[erlang-questions] Best Practices: Localization of Erlang Applications. Also, Error Messages!

Richard Carlsson carlsson.richard@REDACTED
Thu Jul 14 14:33:52 CEST 2011

On 07/13/2011 09:19 PM, Alex Arnon wrote:
> We're building a nontrivial Erlang application, which will provide a
> potentially high-volume, public RESTful Web Service. As part of the API,
> we will be providing both informative text (status, labels, layout
> templates) and error messages. A twofold question, then, to the
> experienced Grandmasters in the audience:
> 1. How have you implemented localization of text? This includes
> parameterized format strings.

At Klarna we are using (and maintaining) the gettext library, and it 
works very well. You'll find the latest version at 
https://github.com/etnt/gettext - the version at Jungerl is very much 
out of date.

In particular, you'll probably want to use the new (not yet documented) 
macro ?STXT(...) instead of the ?TXT(...) macro. This is less error 
prone, since the fields and their meaning are more easily identified and 
do not have to be listed in order of occurrence. For example:

   ?STXT("Hello, $name$! Today's date is $date$ and the time is $time$.",
         [{date, current_date_as_string()},
          {time, current_time_as_string(),
          {name, customer_name(CustomerID)}])
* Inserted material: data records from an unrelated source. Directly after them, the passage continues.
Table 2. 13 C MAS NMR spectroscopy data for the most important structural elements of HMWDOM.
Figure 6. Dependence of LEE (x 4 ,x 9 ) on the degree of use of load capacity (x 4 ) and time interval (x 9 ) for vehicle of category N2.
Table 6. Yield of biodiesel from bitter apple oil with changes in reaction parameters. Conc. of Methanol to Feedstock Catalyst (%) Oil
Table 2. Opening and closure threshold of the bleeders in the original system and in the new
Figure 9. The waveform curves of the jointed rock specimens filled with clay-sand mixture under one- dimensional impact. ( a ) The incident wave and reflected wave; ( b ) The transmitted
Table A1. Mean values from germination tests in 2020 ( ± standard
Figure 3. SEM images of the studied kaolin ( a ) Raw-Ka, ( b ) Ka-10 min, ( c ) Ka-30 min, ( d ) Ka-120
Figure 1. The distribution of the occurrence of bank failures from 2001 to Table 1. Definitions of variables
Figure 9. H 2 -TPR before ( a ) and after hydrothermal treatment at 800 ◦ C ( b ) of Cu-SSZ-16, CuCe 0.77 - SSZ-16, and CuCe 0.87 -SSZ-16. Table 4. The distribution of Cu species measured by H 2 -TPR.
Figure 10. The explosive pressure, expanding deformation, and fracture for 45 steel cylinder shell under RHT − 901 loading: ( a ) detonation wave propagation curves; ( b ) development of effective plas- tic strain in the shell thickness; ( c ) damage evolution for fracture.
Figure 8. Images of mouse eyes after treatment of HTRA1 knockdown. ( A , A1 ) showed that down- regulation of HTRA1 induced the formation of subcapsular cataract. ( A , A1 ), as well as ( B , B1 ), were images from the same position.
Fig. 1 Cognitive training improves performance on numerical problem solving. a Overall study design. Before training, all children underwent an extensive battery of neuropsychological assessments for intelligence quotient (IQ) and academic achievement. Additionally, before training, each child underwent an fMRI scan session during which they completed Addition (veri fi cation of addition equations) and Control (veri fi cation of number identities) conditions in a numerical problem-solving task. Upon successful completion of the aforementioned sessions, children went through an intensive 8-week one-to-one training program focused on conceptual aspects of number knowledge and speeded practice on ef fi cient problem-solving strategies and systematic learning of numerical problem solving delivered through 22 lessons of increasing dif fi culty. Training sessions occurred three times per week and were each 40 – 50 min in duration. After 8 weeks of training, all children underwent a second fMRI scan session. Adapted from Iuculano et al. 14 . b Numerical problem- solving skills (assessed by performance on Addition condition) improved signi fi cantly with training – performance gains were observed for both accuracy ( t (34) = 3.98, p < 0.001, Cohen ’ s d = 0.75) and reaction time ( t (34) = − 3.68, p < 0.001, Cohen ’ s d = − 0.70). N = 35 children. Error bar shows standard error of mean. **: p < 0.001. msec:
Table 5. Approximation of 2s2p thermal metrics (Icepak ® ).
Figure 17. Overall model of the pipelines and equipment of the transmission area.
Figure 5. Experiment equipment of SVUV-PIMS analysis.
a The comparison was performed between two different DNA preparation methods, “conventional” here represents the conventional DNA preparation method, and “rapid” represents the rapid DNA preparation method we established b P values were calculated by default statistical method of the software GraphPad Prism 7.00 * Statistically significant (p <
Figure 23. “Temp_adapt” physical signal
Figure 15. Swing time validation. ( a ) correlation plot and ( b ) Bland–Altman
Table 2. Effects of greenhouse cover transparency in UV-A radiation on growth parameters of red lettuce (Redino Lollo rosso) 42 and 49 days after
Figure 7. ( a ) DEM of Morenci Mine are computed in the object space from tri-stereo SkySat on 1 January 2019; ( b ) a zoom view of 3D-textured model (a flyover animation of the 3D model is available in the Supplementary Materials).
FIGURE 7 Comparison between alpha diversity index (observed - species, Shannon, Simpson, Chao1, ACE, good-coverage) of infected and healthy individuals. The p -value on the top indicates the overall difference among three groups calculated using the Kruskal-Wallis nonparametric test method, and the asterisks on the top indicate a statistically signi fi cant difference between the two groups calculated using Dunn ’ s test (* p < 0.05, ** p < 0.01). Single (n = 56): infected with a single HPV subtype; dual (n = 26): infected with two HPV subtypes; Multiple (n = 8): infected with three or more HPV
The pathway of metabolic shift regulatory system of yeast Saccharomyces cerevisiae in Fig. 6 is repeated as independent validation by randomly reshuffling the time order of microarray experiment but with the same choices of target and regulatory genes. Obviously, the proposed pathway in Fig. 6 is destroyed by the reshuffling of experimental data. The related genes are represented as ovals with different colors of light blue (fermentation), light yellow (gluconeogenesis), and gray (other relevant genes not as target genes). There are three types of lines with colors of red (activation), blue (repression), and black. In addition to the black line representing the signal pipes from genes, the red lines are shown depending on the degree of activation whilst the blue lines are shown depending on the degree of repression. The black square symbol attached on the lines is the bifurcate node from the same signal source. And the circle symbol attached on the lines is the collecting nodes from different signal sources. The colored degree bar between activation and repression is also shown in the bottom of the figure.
For the documentation (not very up to date, sorry), run 'make docs' and 
open doc/index.html in a browser.

Tobbe also made some support for gettext in rebar:

To make it easier to actually get the translations into the system, or 
update translations as the original text changes, you may also want to 
use the Polish tool:




> 2. Has anyone used composite error values? For example, instead of
> {error, badarg}, use {error, {badarg, [{arg, ArgumentName}, {message,
> LocalizedMessageId}, {message_args, [...]}... Should we steer clear of
> these, and if so, what alternative would you suggest?

Who is expected to read these messages? End users, or developers? For 
developers, it's better if the message is in plain English. First, you 
may have people from different countries working on your code. Second, 
it's harder to google for the error message if the one you got was in 
Spanish, but the only people who have previously reported the problem 
got their messages in German. At the very least, always provide a 
summary or short identifier in English.